Because the inference backend is self-hosted, there is no data-sovereignty concern with this approach. Document chunks retrieved from your internal knowledge base are injected into a prompt that never leaves your own infrastructure. This is a meaningful advantage over RAG implementations that pipe private documents into a hosted API — your data stays on infrastructure you control, end to end.

The Spin + LangChain.js combination used here supports RAG out of the box — LangChain’s document loader and retrieval chain abstractions work against any OpenAI-compatible endpoint, which the Ollama API implements. Swapping static prompt stuffing for a proper retrieval pipeline is an incremental change to the API component, not an architectural overhaul.

Deploying the Sample Application

Once you have cloned the repository, you must provision the GPU backend first. To successfully provision the infrastructure, you must create a new Personal Access Token (PAT) for Akamai Cloud. When creating the new PAT, ensure the following permissions are assigned:

Read / Write for Linodes and Firewall
Read for Events

The Terraform has several variables, allowing you to tailor the infrastructure before actually provisioning it.
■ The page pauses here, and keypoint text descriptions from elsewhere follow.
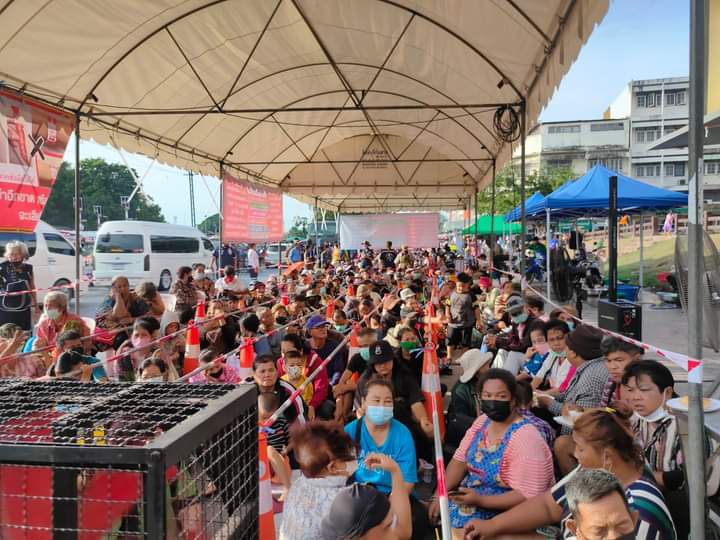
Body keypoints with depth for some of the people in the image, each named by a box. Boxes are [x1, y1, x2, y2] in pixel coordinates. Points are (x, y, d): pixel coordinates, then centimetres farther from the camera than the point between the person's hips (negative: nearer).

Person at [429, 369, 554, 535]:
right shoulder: (482, 421, 0)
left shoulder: (525, 438, -24)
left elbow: (528, 497, -26)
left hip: (505, 514, -7)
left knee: (458, 531, -24)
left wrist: (479, 500, -28)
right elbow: (460, 461, 6)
Although we’ve defined smart defaults, you might want to customize these variables according to your individual needs before applying the Terraform project.

Provision the GPU backend

cd infrastructure

terraform init
export LINODE_TOKEN="your-pat-here"

terraform apply
# → outputs: ollama_endpoint = "http://<linode-ip>:11434"

By default, Terraform will provision a Linode instance with a dedicated GPU in the us-sea region. Via cloud-init it installs Ollama, pulls the configured model, and outputs the public endpoint. It also polls the Ollama health endpoint and only returns after the model is fully loaded — typically 5–12 minutes.

Deploy to Akamai Functions

For compiling and deploying the application to Akamai Functions, you must have the following tools installed on your machine:

Spin CLI (Spin CLI installation instructions)
The aka plugin for Spin (spin plugins update && spin plugins install aka)
Node.js (Node.js installation instructions)

# Authenticate against Akamai Functions
spin aka login

# Compile the application and deploy to Akamai Functions
spin aka deploy --build \
  --variable ollama_url="http://<linode-ip>:11434" \
  --variable secret_sauce="<strong-random-secret>"

As the application comes with an API endpoint that allows you to wipe the cache (/api/cache), you must specify the secret_sauce variable, which must be sent as a X-SecretSauce HTTP header when calling that particular API endpoint.

Run locally against the same backend

spin up --build \
  --variable ollama_url="http://<linode-ip>:11434" \
  --variable secret_sauce="<strong-random-secret>"

Local and production share the same Ollama backend, which simplifies debugging model behaviour without needing a local GPU.

Explore Further

The complete source code is available at: github.com/akamai-developers/akamai-functions-llm-chatbot

A live deployment of the FC AkaDevs football club chatbot built on this stack is running at: https://65a8f791-00b0-42ae-adbb-b1bb6fd07c01.fwf.app

Try it, clone it, and adapt it to your domain. The architecture scales from a sports club chatbot to any domain-specific AI assistant that needs to run globally, stay fast, and keep its data on infrastructure you control.